TW: What kind of sex education did you receive in school?

KW: I remember there was maybe one movie. I do remember as a child wondering how it worked. The message that I got was whatever you do, don't get pregnant. That was really it. Use birth control. There was no discussion, and underneath that there was a deep level of shame: You really shouldn't be having sex at all but if you do, just don't get pregnant. My personal experience is that sex education is a very mixed bag with a lot of mixed messages, both culturally and at the family level. We have a culture that says you can't show sexual thrusting on primetime television, but hey, here's some porn that we'd love for you to buy in your hotel room. It's strange.

TW: What was your relationship with Planned Parenthood before you became a BOA member?

KW: Planned Parenthood is where I got birth control pills when I was a teenager and throughout the years. I didn't have health insurance for most of my 20s while I was struggling as an actor, and I would never see a doctor except to get my annual Pap and checkup and get birth control. Planned Parenthood was affordable, accessible, safe, and reliable - I went in Tucson, Chicago, and New York City. Now I'm at an exciting time in my life where I'm able to be a role model on sexual health for women and men.

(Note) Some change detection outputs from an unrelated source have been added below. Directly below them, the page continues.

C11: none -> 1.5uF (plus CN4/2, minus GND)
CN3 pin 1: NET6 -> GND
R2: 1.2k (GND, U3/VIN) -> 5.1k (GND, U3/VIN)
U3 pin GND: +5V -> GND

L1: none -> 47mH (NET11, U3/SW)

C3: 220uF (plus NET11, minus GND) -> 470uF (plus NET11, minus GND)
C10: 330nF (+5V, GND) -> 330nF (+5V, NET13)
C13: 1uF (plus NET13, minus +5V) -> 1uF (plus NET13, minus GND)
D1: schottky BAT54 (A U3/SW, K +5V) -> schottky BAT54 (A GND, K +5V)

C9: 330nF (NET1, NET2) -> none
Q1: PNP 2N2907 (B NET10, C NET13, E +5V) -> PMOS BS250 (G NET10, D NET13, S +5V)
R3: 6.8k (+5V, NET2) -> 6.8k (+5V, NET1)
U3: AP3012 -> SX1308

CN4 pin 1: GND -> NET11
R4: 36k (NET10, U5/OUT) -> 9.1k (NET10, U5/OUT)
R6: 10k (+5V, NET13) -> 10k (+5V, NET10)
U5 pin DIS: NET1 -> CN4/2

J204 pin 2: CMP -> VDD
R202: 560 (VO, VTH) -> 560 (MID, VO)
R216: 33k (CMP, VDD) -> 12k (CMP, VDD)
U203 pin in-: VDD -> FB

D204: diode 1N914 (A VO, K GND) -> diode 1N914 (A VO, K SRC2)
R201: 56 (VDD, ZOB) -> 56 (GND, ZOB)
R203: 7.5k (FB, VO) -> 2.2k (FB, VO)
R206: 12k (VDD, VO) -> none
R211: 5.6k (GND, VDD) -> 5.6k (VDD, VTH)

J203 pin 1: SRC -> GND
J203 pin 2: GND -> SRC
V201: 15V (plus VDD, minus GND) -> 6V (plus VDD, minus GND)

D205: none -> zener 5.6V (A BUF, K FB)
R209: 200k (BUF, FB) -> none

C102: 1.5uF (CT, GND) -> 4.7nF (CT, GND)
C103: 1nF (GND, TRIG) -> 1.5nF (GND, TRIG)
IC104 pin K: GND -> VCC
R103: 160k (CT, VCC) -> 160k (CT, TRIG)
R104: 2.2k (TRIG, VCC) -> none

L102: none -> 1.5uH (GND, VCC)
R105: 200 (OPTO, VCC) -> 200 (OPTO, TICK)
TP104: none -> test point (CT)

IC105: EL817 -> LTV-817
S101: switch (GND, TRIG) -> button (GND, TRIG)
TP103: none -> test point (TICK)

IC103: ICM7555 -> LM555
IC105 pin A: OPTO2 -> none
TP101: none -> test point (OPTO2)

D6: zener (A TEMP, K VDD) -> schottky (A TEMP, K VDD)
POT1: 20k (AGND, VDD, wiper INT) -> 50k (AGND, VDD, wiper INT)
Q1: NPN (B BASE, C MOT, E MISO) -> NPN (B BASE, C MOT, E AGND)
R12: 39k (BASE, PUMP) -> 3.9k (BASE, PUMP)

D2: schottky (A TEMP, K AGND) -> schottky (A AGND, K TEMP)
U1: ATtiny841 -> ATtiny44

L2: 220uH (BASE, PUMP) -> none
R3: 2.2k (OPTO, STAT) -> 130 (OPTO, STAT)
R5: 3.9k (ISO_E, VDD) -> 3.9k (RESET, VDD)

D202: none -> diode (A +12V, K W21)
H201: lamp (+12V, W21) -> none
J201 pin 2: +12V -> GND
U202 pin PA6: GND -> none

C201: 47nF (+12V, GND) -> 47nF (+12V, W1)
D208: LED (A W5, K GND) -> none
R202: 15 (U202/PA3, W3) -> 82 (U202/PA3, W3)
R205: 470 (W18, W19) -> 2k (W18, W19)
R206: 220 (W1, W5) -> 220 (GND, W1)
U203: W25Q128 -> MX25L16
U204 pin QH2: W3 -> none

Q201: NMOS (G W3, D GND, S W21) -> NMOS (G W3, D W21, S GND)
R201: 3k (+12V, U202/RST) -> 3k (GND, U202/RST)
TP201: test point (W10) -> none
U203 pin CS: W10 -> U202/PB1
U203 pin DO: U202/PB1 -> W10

TW: What do you hope to accomplish by speaking out about safer sex?

KW: Preventing unwanted pregnancies and STDs is important to me, but I'm also really interested in the psychology behind that. When I was a teenager in the early '80s I volunteered at a hospital, and that was when the AIDS epidemic had first come out. There was a quarantine ward, and I was deeply affected by that. Up until then no one really talked about protection. It wasn't ingrained in me to use condoms, it was really just about birth control. It wasn't about STDs at all. So it was a big psychological shift for me in my late teens and early 20s to get comfortable with using condoms. Sex is deeply emotional, psychological, and spiritual, but that shouldn't eclipse the fact that it's still a physical act and it needs to be dealt with in a physical and medical way. That needs to be first and foremost. That's the thing that I think is important. Have it be a given: if you're going to have sex, use a condom. You can be in the moment and use a condom.

TW: Why do you feel that it's important to be a public face for Planned Parenthood?

KW: I think what Planned Parenthood is doing is amazing. There needs to be a place for women to go to get safe, responsible, up-to-date medical care. If people are going to listen to me and think about getting an annual cervical exam because I'm on Grey's Anatomy, then that's great.